I've had a soft spot for magical mysterious thieves since Saint Tail, so Hatena Illusion was definitely on my radar as something to watch out for. This first episode isn't quite what I was hoping for, but it still does have potential, with the main issue being that the heroine, Kana, who is also Mysterious Thief Hatena (because the kanji that makes up her name can be read as both “Kana” and “Hatena”), embodies some of the more irritating tropes of a shounen female. Primarily that means that she follows the template firmly established by Naru in Love Hina – she blames Makoto for things that aren't his fault (and she perceives as somehow “perverted”) and reacts by punching him and she seems to just hate boys in general. She also appears to have a very difficult time admitting when she's at fault, as we see in both her anger at Makoto for not being the girl she thought he was and also when she insists on drinking her coffee black, snipping at her younger sister when she tries to pass her cream.

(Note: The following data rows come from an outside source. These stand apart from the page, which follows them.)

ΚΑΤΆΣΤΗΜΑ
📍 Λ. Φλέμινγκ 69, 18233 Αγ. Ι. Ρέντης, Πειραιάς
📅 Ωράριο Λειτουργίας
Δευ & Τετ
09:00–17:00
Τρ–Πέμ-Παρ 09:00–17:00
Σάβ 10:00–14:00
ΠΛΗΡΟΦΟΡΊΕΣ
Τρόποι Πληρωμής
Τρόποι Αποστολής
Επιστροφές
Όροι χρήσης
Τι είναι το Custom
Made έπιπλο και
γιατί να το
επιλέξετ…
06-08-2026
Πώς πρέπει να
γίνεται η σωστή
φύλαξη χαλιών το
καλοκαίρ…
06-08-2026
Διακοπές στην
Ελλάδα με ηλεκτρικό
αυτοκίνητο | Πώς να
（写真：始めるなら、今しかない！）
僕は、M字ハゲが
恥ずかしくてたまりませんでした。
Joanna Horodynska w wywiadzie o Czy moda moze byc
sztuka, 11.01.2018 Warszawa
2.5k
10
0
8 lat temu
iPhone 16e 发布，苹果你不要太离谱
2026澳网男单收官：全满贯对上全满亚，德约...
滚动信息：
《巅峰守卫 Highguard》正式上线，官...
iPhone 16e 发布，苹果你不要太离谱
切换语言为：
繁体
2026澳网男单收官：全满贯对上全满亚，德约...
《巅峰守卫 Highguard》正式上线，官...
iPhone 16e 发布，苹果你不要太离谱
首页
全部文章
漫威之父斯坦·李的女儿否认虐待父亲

That some of this may be due to anxiety over her missing mother could turn out to be a saving grace here, because as is established in the opening minutes of the show, mom Maeve is a mysterious thief who uses what appears to be actual, not stage, magic. Her magic looks as if it might be rooted in Irish folklore, which is even more intriguing – she has a familiar named Findabair, who is a figure in Irish mythology and one of the origins of Guinevere in Arthurian legend. It's also specifically mentioned that the house the family lives in was moved over from Europe and has been in Maeve's family for centuries, which opens the door for other figures of Irish folklore to pop up as the series goes on. Whether or not this means that Dad really is only using stage magic and that only blood descendants of Maeve's family can use true magic could be another interesting thing to watch out for going forward.

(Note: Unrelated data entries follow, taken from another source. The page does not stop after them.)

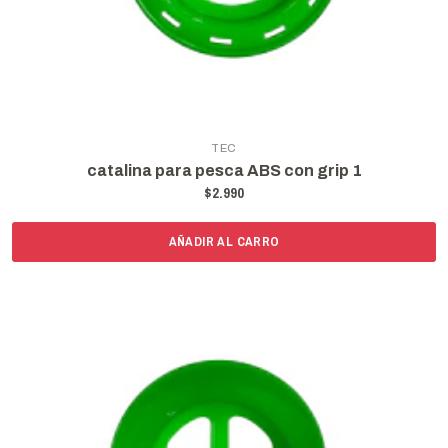
TEC
catalina para pesca ABS con grip 1
$2.990
AÑADIR AL CARRO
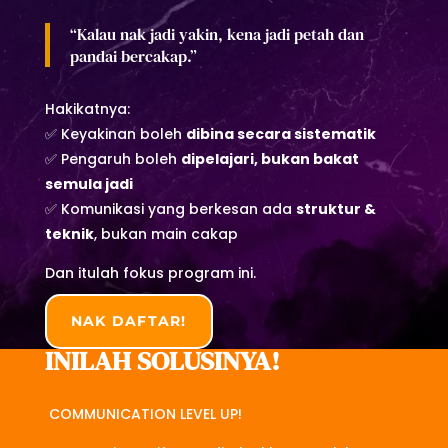
“Kalau nak jadi yakin, kena jadi petah dan
pandai bercakap.”
Hakikatnya:
✅ Keyakinan boleh
dibina secara sistematik
✅ Pengaruh boleh
dipelajari, bukan bakat
semula jadi
✅ Komunikasi yang berkesan ada
struktur &
teknik
, bukan main cakap
Dan itulah fokus program ini.
NAK DAFTAR!
INILAH SOLUSINYA!
COMMUNICATION LEVEL UP!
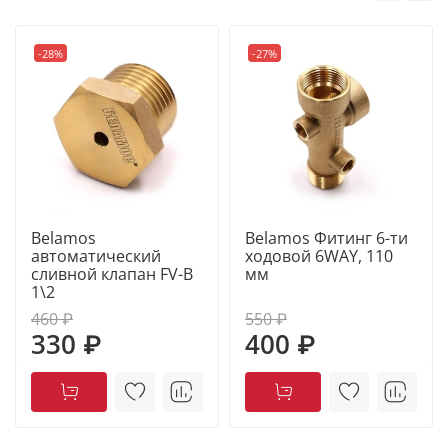
систем, паровых котлов или трубопроводов для
транспортировки нефти и газа, у нас вы найдете
подходящие изделия.
-28%
-27%
Belamos
Belamos Фитинг 6-ти
автоматический
ходовой 6WAY, 110
сливной клапан FV-B
мм
1\2
460 ₽
550 ₽
330 ₽
400 ₽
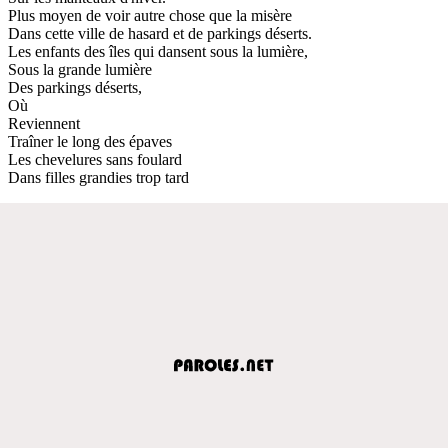
Plus moyen de voir autre chose que la misère
Dans cette ville de hasard et de parkings déserts.
Les enfants des îles qui dansent sous la lumière,
Sous la grande lumière
Des parkings déserts,
Où
Reviennent
Traîner le long des épaves
Les chevelures sans foulard
Dans filles grandies trop tard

As a whole, the episode is strongest in the start and finish than in the middle. That's where the mysterious thief bits are, while the rest is Hatena being bratty, Ema the maid scheming, and Makoto just being generally confused. (Yumemi barely figures into this at all.) There are some sense-defying moments, such as no one having corrected Hatena about Makoto's gender before now or why in such an enormous house where he's to act like one of the family Makoto is put in a tiny attic bedroom, but mostly it feels like the episode is struggling with what it needs to do to both establish the characters and intrigue viewers. I'll probably give this another episode, because it does have potential, but right now it's about equally hit and miss, even if it has a butler named Jeeves Wodehouse.